Trust Principal & Income

In administering a trust, a trustee will have the responsibility of appropriately allocating receipts and disbursements between principal and income. First and foremost, the trust itself will provide guidance as to how (if at all) to classify the assets. But what happens if the trust is silent on this point?
Enter Missouri’s Principal and Income Act. Under Missouri Revised Statute 469-405, a trustee may, in his/her discretion, make adjustments between principal and income for purposes of making allocations. Pursuant to said statute, the following factors may be considered by the Trustee:
(1) The nature, purpose and expected duration of the trust; (2) The intent of the settlor; (3) The identity and circumstances of the beneficiaries; (4) The needs for liquidity, regularity of income, and preservation and appreciation of capital; (5) The assets held in the trust, including the extent to which such assets consist of financial assets, interests in closely held enterprises, tangible and intangible personal property, or real property, and the extent to which such assets are used by a beneficiary, and whether such assets were purchased by the trustee or received from the settlor; (6) The net amount allocated to income pursuant to sections 469.401 to 469.467, other than this section, and the increase or decrease in the value of the principal assets, which the trustee may estimate as to assets for which market values are not readily available; (7) Whether and to what extent the terms of the trust give the trustee the power to invade principal or accumulate income, or prohibit the trustee from invading principal or accumulating income, and the extent to which the trustee has exercised a power from time to time to invade principal or accumulate income; (8) The actual and anticipated effect of economic conditions on principal and income and effects of inflation and deflation; and (9) The anticipated tax consequences of an adjustment.

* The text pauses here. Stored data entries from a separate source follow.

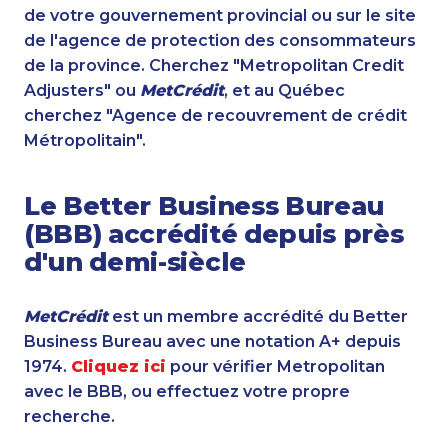
de votre gouvernement provincial ou sur le site
de l'agence de protection des consommateurs
de la province. Cherchez "Metropolitan Credit
Adjusters" ou
MetCrédit
, et au Québec
cherchez "Agence de recouvrement de crédit
Métropolitain".
Le Better Business Bureau
(BBB) accrédité depuis près
d'un demi-siècle
MetCrédit
est un membre accrédité du Better
Business Bureau avec une notation A+ depuis
1974.
Cliquez ici
pour vérifier Metropolitan
avec le BBB, ou effectuez votre propre
recherche.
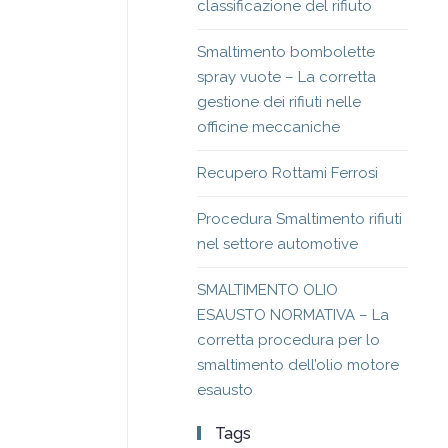
classificazione del rifiuto
Smaltimento bombolette
spray vuote – La corretta
gestione dei rifiuti nelle
officine meccaniche
Recupero Rottami Ferrosi
Procedura Smaltimento rifiuti
nel settore automotive
SMALTIMENTO OLIO
ESAUSTO NORMATIVA – La
corretta procedura per lo
smaltimento dell’olio motore
esausto
Tags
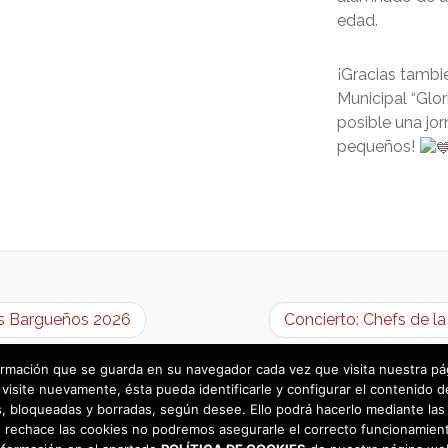
edad.
¡Gracias tambié
Municipal “Glo
posible una jo
pequeños!
as Bargueños 2026
Concierto: Chefs de l
rmación que se guarda en su navegador cada vez que visita nuestra págin
visite nuevamente, ésta pueda identificarle y configurar el contenido d
 bloqueadas y borradas, según desee. Ello podrá hacerlo mediante las 
 rechace las cookies no podremos asegurarle el correcto funcionamient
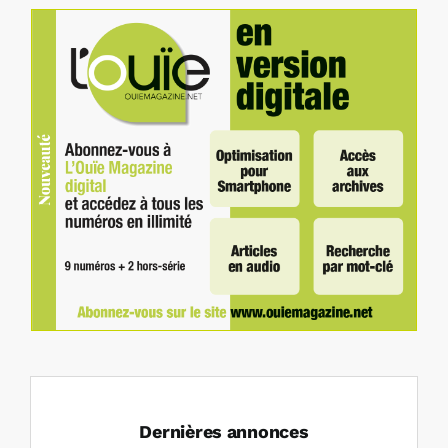
Dernières annonces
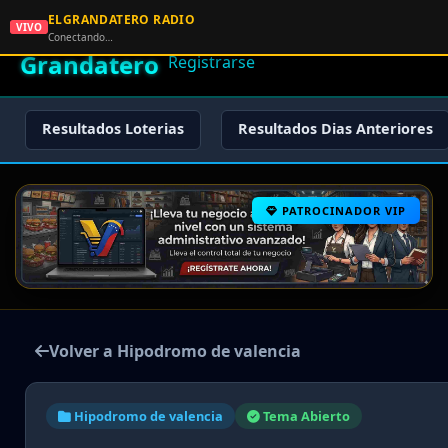
ELGRANDATERO RADIO
🌟 El
VIVO
🏠 Inicio
🔑 Iniciar Sesión
📝
Conectando…
Grandatero
Registrarse
Resultados Loterias
Resultados Dias Anteriores
PATROCINADOR VIP
Volver a Hipodromo de valencia
Hipodromo de valencia
Tema Abierto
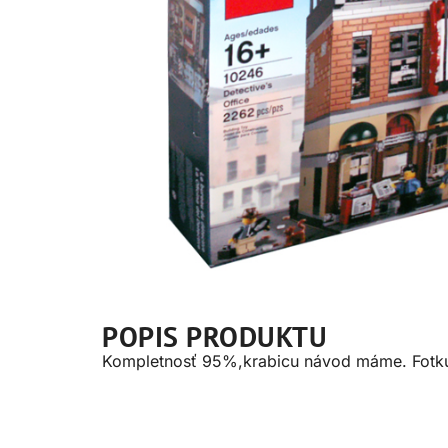
POPIS PRODUKTU
Kompletnosť 95%,krabicu návod máme. Fotku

Although this statutory provision — and the distinction between principal and income all together — may seem benign and insignificant, the characterization is often crucial. For instance, a trust may say that only income may be distributed or that only income is available for expenses or taxes. As such, because the principal cannot be disturbed, the trustee has specific guidelines to follow in his/her fiduciary capacity. Perhaps most importantly creditor rights may or may not be severely curtailed.